January 2019

January’s Author of the Month is...Haruki Murakami!

A mini biography by Hannah Amos

Haruki Murakami (村上 春樹) was born on January 12, 1949, in Kyoto, Japan. He grew up in Kobe and later moved to Tokyo, where he attended Waseda University in Shinjuku. His first novel Hear the Wind Sing won the Gunzou Literature Prize for up-and-coming writers in 1979. Murakami’s works have been translated into more than 50 languages. Some of his most notable novels are: Norwegian Wood (1987), The Wind-Up Bird Chronicles (1995), Kafka on the Shore (2002), and 1Q84 (2009). He dabbled in nonfiction as well, most notably writing Underground (2000) entailing interviews of survivors of the Hanshin earthquake and the Tokyo subway sarin gas attack and the religious cult responsible for the latter.

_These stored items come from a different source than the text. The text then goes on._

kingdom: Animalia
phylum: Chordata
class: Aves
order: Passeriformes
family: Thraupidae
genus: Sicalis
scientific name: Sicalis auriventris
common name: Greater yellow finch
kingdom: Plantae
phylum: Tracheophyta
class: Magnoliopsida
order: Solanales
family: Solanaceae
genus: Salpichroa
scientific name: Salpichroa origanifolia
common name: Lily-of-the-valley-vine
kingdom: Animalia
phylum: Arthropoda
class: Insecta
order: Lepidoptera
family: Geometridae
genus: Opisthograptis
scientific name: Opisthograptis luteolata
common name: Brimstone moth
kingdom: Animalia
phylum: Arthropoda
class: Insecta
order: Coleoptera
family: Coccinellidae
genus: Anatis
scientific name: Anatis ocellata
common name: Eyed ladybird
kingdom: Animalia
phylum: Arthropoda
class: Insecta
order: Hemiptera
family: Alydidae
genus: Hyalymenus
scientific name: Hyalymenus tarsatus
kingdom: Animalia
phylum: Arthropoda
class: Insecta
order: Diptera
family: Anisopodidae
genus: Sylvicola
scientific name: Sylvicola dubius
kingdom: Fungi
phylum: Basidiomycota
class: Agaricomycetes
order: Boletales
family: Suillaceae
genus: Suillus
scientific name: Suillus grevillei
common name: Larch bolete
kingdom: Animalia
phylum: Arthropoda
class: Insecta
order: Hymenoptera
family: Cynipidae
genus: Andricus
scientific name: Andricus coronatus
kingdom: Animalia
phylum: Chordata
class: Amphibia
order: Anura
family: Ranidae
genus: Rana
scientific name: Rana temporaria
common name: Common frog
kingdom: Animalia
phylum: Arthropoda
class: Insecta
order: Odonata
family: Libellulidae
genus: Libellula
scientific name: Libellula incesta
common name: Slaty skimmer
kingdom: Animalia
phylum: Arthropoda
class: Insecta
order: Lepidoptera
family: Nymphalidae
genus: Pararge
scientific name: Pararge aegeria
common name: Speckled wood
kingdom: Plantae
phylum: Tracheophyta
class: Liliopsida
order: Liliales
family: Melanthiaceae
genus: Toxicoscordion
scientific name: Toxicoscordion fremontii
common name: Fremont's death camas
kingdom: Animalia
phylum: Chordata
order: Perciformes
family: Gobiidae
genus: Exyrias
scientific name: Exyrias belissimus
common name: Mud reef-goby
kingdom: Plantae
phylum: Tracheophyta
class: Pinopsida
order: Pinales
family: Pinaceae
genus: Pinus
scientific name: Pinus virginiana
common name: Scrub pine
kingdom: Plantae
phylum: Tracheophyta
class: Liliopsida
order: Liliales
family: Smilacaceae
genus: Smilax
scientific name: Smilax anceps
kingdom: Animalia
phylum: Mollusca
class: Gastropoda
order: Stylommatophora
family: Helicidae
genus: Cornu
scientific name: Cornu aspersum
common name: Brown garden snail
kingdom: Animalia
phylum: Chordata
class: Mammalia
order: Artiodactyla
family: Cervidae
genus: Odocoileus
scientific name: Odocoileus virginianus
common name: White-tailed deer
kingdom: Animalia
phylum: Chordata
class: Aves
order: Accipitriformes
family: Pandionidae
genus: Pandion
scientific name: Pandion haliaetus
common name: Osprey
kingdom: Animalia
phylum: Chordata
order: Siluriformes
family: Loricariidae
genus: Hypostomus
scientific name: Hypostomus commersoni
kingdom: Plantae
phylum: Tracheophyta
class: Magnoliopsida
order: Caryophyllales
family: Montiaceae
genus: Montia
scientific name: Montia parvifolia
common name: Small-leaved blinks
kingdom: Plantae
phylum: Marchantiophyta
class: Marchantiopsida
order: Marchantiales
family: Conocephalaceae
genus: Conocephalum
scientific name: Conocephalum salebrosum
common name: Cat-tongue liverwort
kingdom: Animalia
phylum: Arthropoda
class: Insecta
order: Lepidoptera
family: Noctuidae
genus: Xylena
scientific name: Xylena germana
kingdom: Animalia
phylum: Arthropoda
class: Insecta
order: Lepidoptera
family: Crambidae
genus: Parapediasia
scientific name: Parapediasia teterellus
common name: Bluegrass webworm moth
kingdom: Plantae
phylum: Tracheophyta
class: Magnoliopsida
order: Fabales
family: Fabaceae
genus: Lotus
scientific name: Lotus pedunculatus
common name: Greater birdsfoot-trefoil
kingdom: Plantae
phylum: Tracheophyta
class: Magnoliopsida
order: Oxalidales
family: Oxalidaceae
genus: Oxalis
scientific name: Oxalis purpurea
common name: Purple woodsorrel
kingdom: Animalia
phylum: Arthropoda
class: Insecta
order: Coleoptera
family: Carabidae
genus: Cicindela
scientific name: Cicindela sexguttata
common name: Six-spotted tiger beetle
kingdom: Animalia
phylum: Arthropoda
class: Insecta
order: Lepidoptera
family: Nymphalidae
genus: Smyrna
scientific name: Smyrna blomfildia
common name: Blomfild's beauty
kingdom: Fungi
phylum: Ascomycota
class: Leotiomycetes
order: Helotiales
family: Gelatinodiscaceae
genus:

Murakami is overt about his passion for music. He ran a small jazz bar with his wife, Yoko Murakami, for seven years after he graduated from college. He mostly works listening to music through his vinyl collection of over 10,000, the majority of it being jazz. He has also made playlists for a select amount of his works, assigning a song per chapter. Some artists on his playlist include Billy Joel, Prince, The Beatles, Franz Schubert, Radiohead and more.

Murakami notes his influences as Raymond Chandler, Kurt Vonnegut, Richard Brautigan.